Die Benediktinerbrüder (s. Foto), die im ehemaligen Heim von Padre leben, sind nicht sehr offen für die Idee, diese Treffen in ihrem Haus auszurichten. Doch die Schwestern sagen, dass sie gerne die „Familie von Pater Simons“ in ihrem großen Gemeinderaum beherbergen möchten. Die meisten von ihnen haben die ersten fünf Jahre ihres Leben hier bei den Schwestern im Mädchenheim gelebt, auch die Jungs und so fühlen sie sich hier auch zu Hause. So können die Erzieher Theoneste und Raymond den Kontakt mit den Jugendlichen und Kindern halten, die Zeugnisse anschauen, die Schulmaterialien verteilen, über ihre Probleme und Themen zusammen sprechen, singen, die Messe feiern und den Kontakt halten.
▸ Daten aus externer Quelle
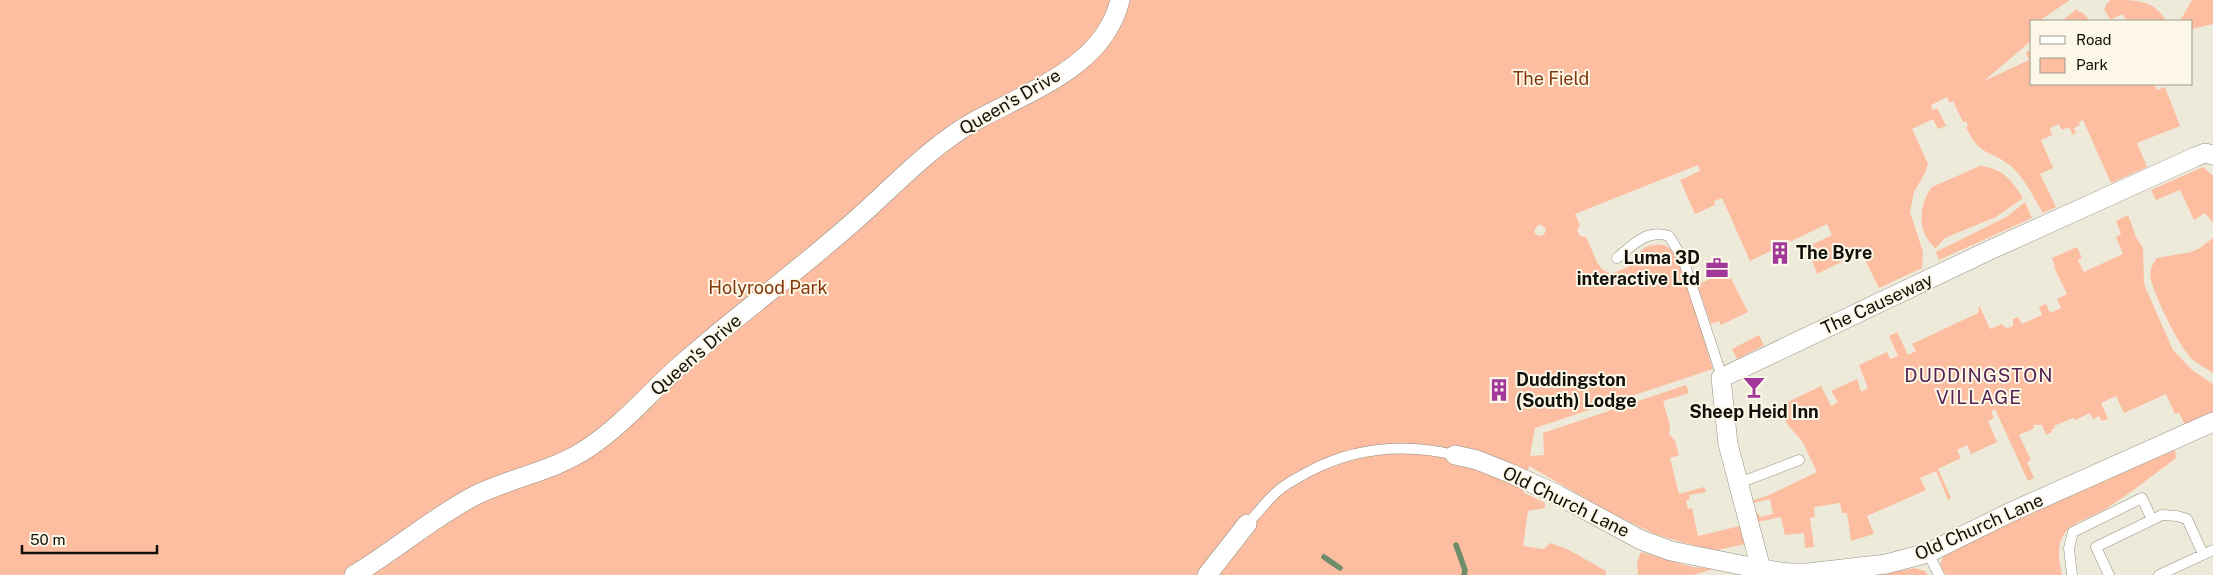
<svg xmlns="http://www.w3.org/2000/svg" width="2213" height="575" viewBox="0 0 2213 575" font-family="'Public Sans',sans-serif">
<rect width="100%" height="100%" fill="#eeeada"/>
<path fill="#fdbda1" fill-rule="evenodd" d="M 0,0 L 2070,0 L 2039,21 L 2032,21 L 2032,40 L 1984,81 L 2029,60 L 2026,53 L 2032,48 L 2032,84 L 2154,84 L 2157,90 L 2165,87 L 2180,126 L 2137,143 L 2147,167 L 2111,183 L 2083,120 L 2079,122 L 2080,125 L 2074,128 L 2076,133 L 2073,135 L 2069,127 L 2062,130 L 2059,124 L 2050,128 L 2052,135 L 2041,140 L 2053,168 L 2040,174 L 2056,207 L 2043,213 C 2034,198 2025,179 2012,167 C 1991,149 1980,158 1966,127 L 1968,126 L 1966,121 L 1963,122 L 1953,101 L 1950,103 L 1947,97 L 1931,105 L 1933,110 L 1937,108 L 1946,126 L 1938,129 L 1933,119 L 1912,129 L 1928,164 L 1925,173 L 1914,192 L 1910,212 L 1923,252 L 1922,268 L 1879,288 L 1861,252 L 1817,274 L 1807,247 L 1832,235 L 1827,224 L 1750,261 L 1722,198 L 1714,201 L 1715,205 L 1695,214 L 1680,180 L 1700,171 L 1698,165 L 1575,214 L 1580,225 L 1577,230 L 1580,236 L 1586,237 L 1598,264 L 1603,270 L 1611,274 C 1617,271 1627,269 1632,264 C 1640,257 1637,248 1653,245 C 1658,244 1664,244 1668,247 C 1682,258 1706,347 1713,369 L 1535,428 L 1530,456 L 1544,455 L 1543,433 L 1686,385 L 1689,393 L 1663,401 L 1670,425 L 1669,434 L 1675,441 L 1679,455 L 1670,458 L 1679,494 L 1704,487 L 1706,492 L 1689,495 L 1690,499 L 1686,500 L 1688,509 L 1692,508 L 1698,536 L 1740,526 L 1745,544 L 1718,550 L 1703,548 L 1657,535 L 1611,513 L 1529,466 L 1523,492 L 1545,503 L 1545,508 L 1528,511 L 1523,546 L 1544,549 L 1550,543 L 1567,549 L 1606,571 L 1606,575 L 0,575 ZM 1539,224 L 1546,228 L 1545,233 L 1541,236 L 1536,235 L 1534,231 Z
M 2111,0 C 2138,0 2154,0 2166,21 L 2127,21 L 2122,14 L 2111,20 L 2104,10 L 2107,3 Z
M 2192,0 L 2213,0 L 2213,24 L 2192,29 L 2192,21 L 2180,21 Z
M 2077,9 L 2080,13 L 2082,12 L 2090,21 L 2062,21 Z
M 1980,166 C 2002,168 2012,180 2023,198 L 1996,217 L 1945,238 L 1935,249 C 1933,245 1930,243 1928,240 C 1917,223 1921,201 1932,187 Z
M 2203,167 L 2213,176 L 2213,223 L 2205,213 L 2194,220 L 2180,190 L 2156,200 L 2151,190 Z
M 2025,202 L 2032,218 L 1939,260 L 1936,252 L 2008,216 Z
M 2128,215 L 2136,237 L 2143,248 L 2144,282 L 2146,289 L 2173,350 L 2192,370 L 2213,384 L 2213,412 L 2185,425 L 2179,413 L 2175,414 L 2166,394 L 2124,413 L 2116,396 L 2101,403 L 2108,419 L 2102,421 L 2099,416 L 2093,419 L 2090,413 L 2075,420 L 2073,418 L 2054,426 L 2055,428 L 2051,430 L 2052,432 L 2046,435 L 2042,425 L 2034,425 L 2033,429 L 2019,435 L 2031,460 L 2027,462 L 2034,478 L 2028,481 L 1995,409 L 1991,412 L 1994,418 L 1988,421 L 1997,442 L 1971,454 L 1967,445 L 1957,450 L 1961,458 L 1938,469 L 1951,498 L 1948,500 L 1936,471 L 1934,472 L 1920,478 L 1926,490 L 1867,516 L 1874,534 L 1851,541 L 1847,513 L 1842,513 L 1840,503 L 1814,507 L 1815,517 L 1810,518 L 1814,547 L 1805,548 L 1804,533 L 1785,535 L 1781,517 L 1757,522 L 1754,514 L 1758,513 L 1760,517 L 1773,514 L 1770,499 L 1752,503 L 1751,501 L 1767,496 L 1817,472 L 1802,441 L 1787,424 L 1781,410 L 1785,408 L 1784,404 L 1821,386 L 1831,406 L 1838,402 L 1831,391 L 1857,379 L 1861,392 L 1868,388 L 1859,365 L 1887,352 L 1890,359 L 1898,356 L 1889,336 L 1897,332 L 1908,355 L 1916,351 L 1912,344 L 1978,313 L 1979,312 L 1978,308 L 1980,307 L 1990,329 L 2002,324 L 2004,327 L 2008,328 L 2013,326 L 2013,319 L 2018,317 L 2022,324 L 2042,315 L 2039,307 L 2046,304 L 2050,313 L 2061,308 L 2057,299 L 2067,294 L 2054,267 L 2055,266 L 2052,258 L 2077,247 L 2082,258 L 2078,260 L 2084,272 L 2123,254 L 2116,237 L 2121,234 L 2116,221 Z
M 2213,238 L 2213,373 C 2206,368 2199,365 2193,360 C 2179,347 2156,299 2151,280 C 2149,272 2152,264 2157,258 L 2191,252 L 2200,248 Z
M 1695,270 L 1701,283 L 1727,271 L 1748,312 L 1721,325 L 1719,321 L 1711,324 L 1694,276 Z
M 1759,335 L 1764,345 L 1737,359 L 1732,349 Z
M 2175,450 L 2176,458 C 2153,475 2131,493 2107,508 C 2094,517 2074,520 2064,534 C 2056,546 2059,561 2062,575 L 1946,575 L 1940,565 L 1943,557 L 2020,515 Z
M 1641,552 L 1692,567 L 1714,569 L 1693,575 L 1636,575 L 1638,574 L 1637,562 Z
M 1915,568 L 1925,571 L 1928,575 L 1879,575 Z"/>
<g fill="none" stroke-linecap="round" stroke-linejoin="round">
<path stroke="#6b8d69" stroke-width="5.5" d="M 1456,545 L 1465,570 L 1464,575
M 1324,557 L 1340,568"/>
<defs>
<path id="lane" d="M 1617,258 C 1633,245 1646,229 1669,236 L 1683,259 L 1719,368 L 1727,376
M 1739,483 L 1799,460
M 1247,524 C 1258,513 1267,500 1279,490 C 1287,483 1299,477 1308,472 C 1355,447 1404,443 1455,455
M 1928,553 L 1939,575
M 2072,575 L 2069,548 L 2073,532 L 2142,498 L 2152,520
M 2109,575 L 2096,547 L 2162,515 L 2177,516 L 2187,519 L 2203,554
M 2159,575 L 2213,550"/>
<path id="street" d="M 1455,455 L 1477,460 L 1512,474 L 1558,495 L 1641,540 L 1671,551 L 1761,569 L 1788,573 L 1808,573 L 1886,564 L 1928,553 L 2011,512 L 2213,422
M 1761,569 L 1728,444 L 1721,378 L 1990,250 L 2195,157 L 2205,153 L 2213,155
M 354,575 C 396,550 433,517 476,495 C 513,477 554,471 588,448 C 624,424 651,391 683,363 C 740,313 802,268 859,217 C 896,184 932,145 975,121 C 1029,91 1104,67 1120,0
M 1207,575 L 1247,524"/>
</defs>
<use href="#lane" stroke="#938f80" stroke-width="11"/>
<use href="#street" stroke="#938f80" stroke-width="20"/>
<use href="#lane" stroke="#fff" stroke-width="10"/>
<use href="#street" stroke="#fff" stroke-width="19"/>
</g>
<defs>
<symbol id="building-bare" viewBox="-9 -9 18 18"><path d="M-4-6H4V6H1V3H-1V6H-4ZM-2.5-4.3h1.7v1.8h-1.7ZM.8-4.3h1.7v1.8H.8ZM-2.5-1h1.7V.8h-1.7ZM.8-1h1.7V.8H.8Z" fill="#a1389a" stroke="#fcf7e7" stroke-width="2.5" paint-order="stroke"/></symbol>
<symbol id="office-bare" viewBox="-9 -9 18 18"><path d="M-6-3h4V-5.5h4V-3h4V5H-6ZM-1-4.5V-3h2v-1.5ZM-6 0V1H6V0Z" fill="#a1389a" stroke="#fcf7e7" stroke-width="2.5" paint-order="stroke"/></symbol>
<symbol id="bar-bare" viewBox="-9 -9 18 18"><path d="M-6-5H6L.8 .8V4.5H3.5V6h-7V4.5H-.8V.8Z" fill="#a1389a" stroke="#fcf7e7" stroke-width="2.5" paint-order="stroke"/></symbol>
</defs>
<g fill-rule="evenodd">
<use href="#building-bare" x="1764" y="237" width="32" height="32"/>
<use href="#office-bare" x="1701" y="252" width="32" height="32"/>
<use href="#bar-bare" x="1738" y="371" width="32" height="32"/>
<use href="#building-bare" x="1483" y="374" width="32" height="32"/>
</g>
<g text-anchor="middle" stroke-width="4" stroke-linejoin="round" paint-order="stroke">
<g font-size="18" fill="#84380e" stroke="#fcf7e7">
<text x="1551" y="85">The Field</text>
<text x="768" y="294">Holyrood Park</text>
</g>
<g font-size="18" fill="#12100b" stroke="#fcf7e7">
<text transform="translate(1010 102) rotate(-30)" y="6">Queen's Drive</text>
<text transform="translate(1877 304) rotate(-25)" y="6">The Causeway</text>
<text transform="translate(696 355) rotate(-41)" y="6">Queen's Drive</text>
<text transform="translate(1566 502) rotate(26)" y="6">Old Church Lane</text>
<text transform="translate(1979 527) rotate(-24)" y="6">Old Church Lane</text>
</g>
<g font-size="18" font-weight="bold" fill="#12100b" stroke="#fcf7e7" text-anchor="start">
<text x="1796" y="259">The Byre</text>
<text x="1700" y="264" text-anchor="end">Luma 3D<tspan x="1700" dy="21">interactive Ltd</tspan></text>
<text x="1516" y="386">Duddingston<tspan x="1516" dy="21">(South) Lodge</tspan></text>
<text x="1754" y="418" text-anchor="middle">Sheep Heid Inn</text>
</g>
<g font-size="19" letter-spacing="1" fill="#562352" stroke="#fcf7e7">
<text x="1979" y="382">DUDDINGSTON<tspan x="1979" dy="22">VILLAGE</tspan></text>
</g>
</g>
<rect x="2030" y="20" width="162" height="65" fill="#fcf7e7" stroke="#9e9b8f"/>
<rect x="2040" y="36" width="25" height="8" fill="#ffffff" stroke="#9e9b8f"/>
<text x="2076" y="45" font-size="15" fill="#12100b">Road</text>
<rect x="2040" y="58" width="25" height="15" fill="#fdbda1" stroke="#9e9b8f"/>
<text x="2076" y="70" font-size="15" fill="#12100b">Park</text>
<path d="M22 545v8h135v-8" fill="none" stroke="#12100b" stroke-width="2.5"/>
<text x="30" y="545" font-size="15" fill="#12100b" stroke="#fcf7e7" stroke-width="4" paint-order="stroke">50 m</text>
</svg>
Mit Jean Claude besuche ich die große Schule direkt auf dem Kirchengelände. 1.000 Studenten bereiten sich hier darauf vor, Grundschullehrer*Innen zu werden. Fast alle leben internatsmäßig in der Schule und übernachten in großen Schlafsälen mit 40 bis 100 Betten.
Der Chor der Schule „Die Streiter für Jesus“ empfängt mich mit einem wunderschönen kraftvollen Gesang. Ich bin so berührt, das mir die Tränen kommen. Da sie in einer Gemeinschaft zusammen leben und keine Kontakte nach außen haben brauchen sie nicht immer die Masken zu tragen und es ist schön ihre Gesichter beim Singen zu sehen. Ich bin begeistert von ihrer Freude, ihrem Ausdruck und den Stimmen. Dann vermittle ich einige meiner Lieder „Shalama beyta“ „Freedom is coming“ „Epo i tai tai eh“ u. a. und wir haben viel Spaß und Power. Endlich mal wieder singen!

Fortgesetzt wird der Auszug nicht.